I have a cgi webapp running on Apache. The app has a webpage where an administrator can send one or more emails to club members. The mails all get sent perfectly, but the progress feedback shown to the administrator is unreliable. Testing locally by running the app from the IDE always works perfectly, but when the production cgi app is run on remote server, the administrator (who can be located anywhere in the world) sometimes sees “stuck” progessbars, and label-based status text which has not appeared at all, or has appeared, but not updated - but sometimes it all works perfectly!
First Code scenario:-
“send” button placed in WebContainer (itself placed on webpage), calls a “SendMyMailNow” method of the webcontainer. The method sets the ProgressBar parameters and Status Label text, then sets those objects to .visible = true, then the same method provides data to a SMTPSecureSocket object (which is placed as a Control of the WebPage in the IDE design). The method then calls the SendMail function of the socket. The socket’s “MessageSent” event is then used to update the ProgressBar and Status label text. The “MailSent” event is used to clear the status label text and to set ProgressBar.Visible to False.
Second Code scenario:-
Same as above, except that the “SendMyMailNow” method does not call the socket’s .SendMail function directly, but instead, calls a Thread.Run (where the Run event simply contains one statement: “MySMTP.SendMail”).
Both scenarios produce identical results.
Is there a better way to ensure reliable UI feedback, regardless of browser latency, etc??
All advice gratefully received!
Remember: when an event comes to the server (like a button push) all of the commands that are executed in direct response to that event happen before any response is sent to the browser. It’s also worth noting that you need to keep track of which session the request came from. If there is more than one active, you could be sending the events to the wrong Session.
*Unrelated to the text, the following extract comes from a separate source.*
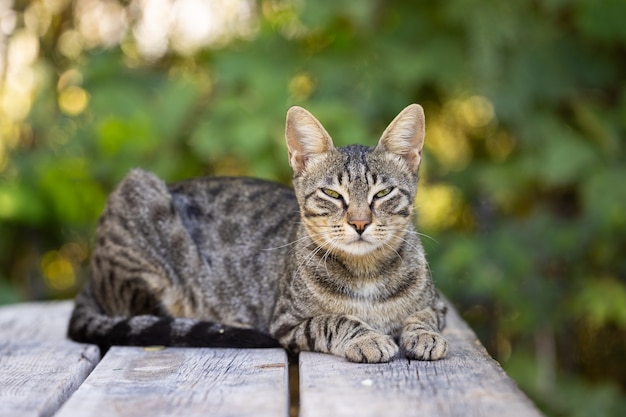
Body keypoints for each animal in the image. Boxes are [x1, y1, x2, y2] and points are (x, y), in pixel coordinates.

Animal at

With the Thread… Are you using a timer to send progress to the browser?
The only other thing I can think of off the top of my head would be to use a helper app… A separate console app which communicates with the main app via IPCSocket. The advantage is that this app could run on a separate core, and won’t bog down the main app while it does its work.
Thanks for the ideas, Greg. Am I right to locate the SMTPSecureSocket object in the WebPage, or should I place it as a Property of the Session object. Does it actually matter?
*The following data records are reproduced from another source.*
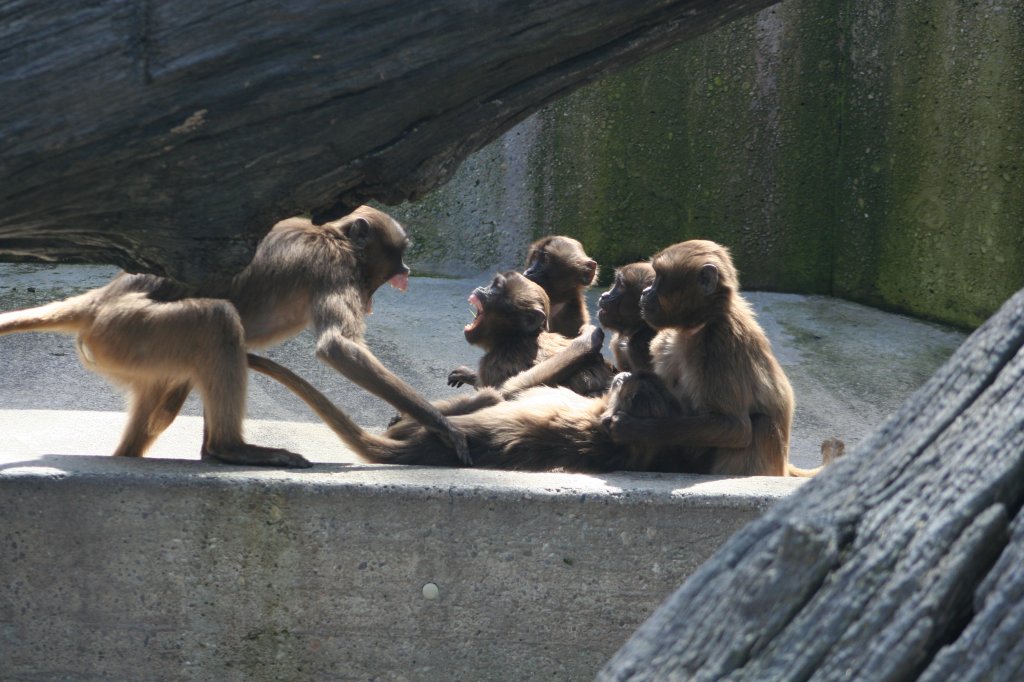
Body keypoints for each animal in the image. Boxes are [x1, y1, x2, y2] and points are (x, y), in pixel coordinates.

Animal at [0, 204, 468, 464]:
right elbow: (338, 347)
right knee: (218, 322)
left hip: (126, 345)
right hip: (125, 330)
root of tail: (100, 300)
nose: (407, 269)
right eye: (400, 256)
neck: (329, 234)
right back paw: (227, 448)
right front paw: (440, 423)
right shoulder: (334, 267)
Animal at [598, 241, 815, 475]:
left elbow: (735, 427)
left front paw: (635, 428)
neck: (703, 323)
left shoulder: (718, 346)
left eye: (659, 278)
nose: (645, 293)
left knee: (760, 425)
Why does it work sometimes?
Another possible strategy could be to have the push button start a timer (to periodically poll the Socket for progress events), and then call a thread to execute the mail sending code. That should leave the button thread idle, and hopefully the server will send updates to the browser at each timer cycle?? If so, where’s the best place to put the Thread object?
Do WebPage objects behave differently to objects stored in the Session object?
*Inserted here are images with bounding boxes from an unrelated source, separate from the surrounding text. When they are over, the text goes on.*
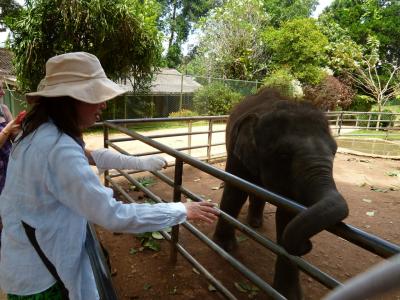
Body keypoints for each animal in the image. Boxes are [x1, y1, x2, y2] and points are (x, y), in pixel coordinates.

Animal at [214, 88, 348, 298]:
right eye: (284, 155)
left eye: (334, 152)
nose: (307, 245)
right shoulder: (237, 150)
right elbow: (236, 190)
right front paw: (225, 247)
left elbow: (288, 216)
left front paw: (288, 294)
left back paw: (256, 224)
I do a lot of sending updates that come in from external sources at random times. I dont think it matters where you store the references to the various sockets or such. When the events fire they will be in the main thread, not the thread that is servicing your web app. What are you doing to restore the session when you want to do an async update?
The technique for that has changed several times since the WE started and Im not sure what the proper way is now, but Im doing this and it works. In this case the code is in a callback in a WebContainer that contains the UI that Im trying to display:
dim Context as new WebSessionContext(app.SessionForControl(self.Page))
and after doing that I can now send changes to the controls. Its interesting, controls that get their info from the regular WE pipe to the browser do not require this before changing them. Controls like images however that generate a link back to the server themselves to get their display do, otherwise no changes are displayed. So I dont know if this directly overlaps your problem or not.
Well, I have implemented a rather simple solution which appears to work very reliably. Same setup as per my original First Code scenario noted above, but with the following mods:-
The “Send” button code not only calls the “SendMyMailNow” method, but also turns on a WebTimer.
The SMTPSocket’s various events (Error / MailMessageSent / etc…) no longer interact in any way with the UI, but instead, these events simply update various text or integer variables (stored as properties of the Session object).
The WebTimer simply polls those variables every 1 second, and uses that data to update the WebPage ProgressBar and status labels.
When all mails in the queue have been sent (or an error is reported), the WebTimer is turned off.
Seems to provide a realistic UI feedback, with progressbar updating smoothly as mails are being sent. (Even with the cgi server located on another continent!).